Interestingly, large language models can serve as potent tools to develop robustness. Large language models can be employed to improve code quality and strengthen defenses against cyberattacks. Industry could also use the models to spot disturbing user activity or to automate penetration testing, which simulates attacks to help make computer systems more resilient.
A poignant example of large language models’ potential national security benefit lies in the intelligence failures that preceded the 9/11 attacks. With the information overload and disparate data points at the time, as cataloged in The 9/11 Commission Report, critical dots—like the Phoenix Memo warning about possible terrorists at civil aviation schools, the cautions about Al Qaeda from former CIA officer J. Cofer Black, and the CIA’s “Bin Ladin Determined To Strike in U.S.” President’s Daily Brief on August 6, 2001—failed to be connected. The ability of large language models to parse vast amounts of information and uncover connections that humans could overlook might have prevented these catastrophic oversights through timely countermeasures.
To address biological threats, international organizations pursue countermeasures such as strengthening international bioweapon conventions, enhancing bio-defense capabilities, and monitoring biotechnology research. Here, too, large language models can contribute by identifying malign activities. The models can also contribute to benign biological causes, such as aiding in the rapid development of vaccines, treatments, and cures.
As in other areas of national security, every countermeasure can lead to new measures from potentially malign users, requiring vigilance and adaptability yet again. Throughout this process, it will be essential that stakeholders at all levels—lawmakers, technologists, researchers, and the public—engage in this dialogue. All have a role in shaping the future of large language models and ensuring a balance between harnessing their benefits and mitigating their risks.

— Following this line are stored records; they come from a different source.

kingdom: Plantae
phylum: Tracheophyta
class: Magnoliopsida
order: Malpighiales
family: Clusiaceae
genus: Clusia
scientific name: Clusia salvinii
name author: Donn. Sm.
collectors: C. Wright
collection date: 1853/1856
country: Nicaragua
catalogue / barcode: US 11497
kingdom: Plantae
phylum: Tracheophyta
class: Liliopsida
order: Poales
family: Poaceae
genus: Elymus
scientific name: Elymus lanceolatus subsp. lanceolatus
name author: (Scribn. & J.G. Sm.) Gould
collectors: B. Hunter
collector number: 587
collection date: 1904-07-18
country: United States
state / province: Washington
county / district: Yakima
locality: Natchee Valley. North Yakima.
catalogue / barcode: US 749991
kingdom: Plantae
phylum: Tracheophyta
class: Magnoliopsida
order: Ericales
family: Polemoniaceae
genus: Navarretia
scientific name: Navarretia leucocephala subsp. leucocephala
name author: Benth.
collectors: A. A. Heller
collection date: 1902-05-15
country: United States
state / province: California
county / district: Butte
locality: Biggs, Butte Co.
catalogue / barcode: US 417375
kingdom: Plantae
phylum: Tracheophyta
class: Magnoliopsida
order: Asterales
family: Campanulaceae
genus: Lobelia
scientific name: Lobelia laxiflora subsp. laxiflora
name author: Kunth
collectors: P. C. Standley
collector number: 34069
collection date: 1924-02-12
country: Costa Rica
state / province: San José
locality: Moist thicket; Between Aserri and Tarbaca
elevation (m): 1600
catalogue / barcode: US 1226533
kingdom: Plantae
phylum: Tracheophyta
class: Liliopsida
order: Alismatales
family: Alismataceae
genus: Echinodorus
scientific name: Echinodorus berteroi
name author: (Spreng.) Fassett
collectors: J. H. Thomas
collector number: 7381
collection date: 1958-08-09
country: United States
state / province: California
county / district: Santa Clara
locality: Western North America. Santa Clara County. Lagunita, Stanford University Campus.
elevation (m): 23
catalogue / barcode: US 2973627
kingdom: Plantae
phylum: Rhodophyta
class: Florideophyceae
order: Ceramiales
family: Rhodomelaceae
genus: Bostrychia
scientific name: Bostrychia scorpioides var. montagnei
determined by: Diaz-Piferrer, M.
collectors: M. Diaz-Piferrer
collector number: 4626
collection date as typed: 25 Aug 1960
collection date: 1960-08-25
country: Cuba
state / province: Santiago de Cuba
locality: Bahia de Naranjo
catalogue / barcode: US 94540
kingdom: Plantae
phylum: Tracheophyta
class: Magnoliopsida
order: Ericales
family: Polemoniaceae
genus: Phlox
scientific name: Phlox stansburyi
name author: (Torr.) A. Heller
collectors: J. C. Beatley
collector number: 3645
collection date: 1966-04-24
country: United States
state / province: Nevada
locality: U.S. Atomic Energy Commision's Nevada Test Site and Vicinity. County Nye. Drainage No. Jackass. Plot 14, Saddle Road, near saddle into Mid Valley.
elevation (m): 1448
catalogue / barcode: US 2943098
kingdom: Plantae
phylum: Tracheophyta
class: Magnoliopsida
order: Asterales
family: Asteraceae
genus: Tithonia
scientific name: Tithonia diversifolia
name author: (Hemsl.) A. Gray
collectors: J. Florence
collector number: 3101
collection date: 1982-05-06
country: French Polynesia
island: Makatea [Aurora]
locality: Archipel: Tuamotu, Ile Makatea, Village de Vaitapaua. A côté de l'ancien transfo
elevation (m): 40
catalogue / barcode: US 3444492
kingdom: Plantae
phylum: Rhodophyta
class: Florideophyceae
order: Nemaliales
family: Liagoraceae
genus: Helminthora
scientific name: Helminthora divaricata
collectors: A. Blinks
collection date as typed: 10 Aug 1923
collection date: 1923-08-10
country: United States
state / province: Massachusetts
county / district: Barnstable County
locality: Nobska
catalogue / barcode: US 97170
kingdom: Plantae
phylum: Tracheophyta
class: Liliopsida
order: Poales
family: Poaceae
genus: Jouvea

In seeking proactive responses to adversarial actions, red-teaming is an essential strategy. This approach involves simulating potential adversaries’ tactics, which allows defenders to identify vulnerabilities and prepare for potential threats effectively. By integrating red-teaming into the development and assessment of large language models, stakeholders can better anticipate misuse scenarios and formulate suitable countermeasures, thus contributing to a more resilient AI ecosystem.
As the United States progresses through this era of rapid digital advancement, it is crucial to recognize that transformative technologies should not be abandoned due to the risks they pose. Rather, the focus should be on understanding the threats, implementing necessary countermeasures, and continuing to utilize the tools in a safer and more secure manner. The dual role of large language models as both measure and countermeasure highlights the complexity of the challenge while also providing insight into effective management. Acknowledging the measure-countermeasure dynamic offers a valuable framework for addressing challenges, enabling the exploitation of technological innovation, and enhancing national security.
Embracing the sequential robustness framework ensures that our future is not solely determined by today’s developments and decisions. Instead, it will evolve through a series of choices made over time, each informed by updated data and shifting contexts, facilitating risk mitigation and maximizing previously unforeseeable benefits.
Christopher Mouton is a senior engineer at the nonprofit, nonpartisan RAND Corporation and a professor at the Pardee RAND Graduate School.
Caleb Lucas is an associate political scientist at RAND.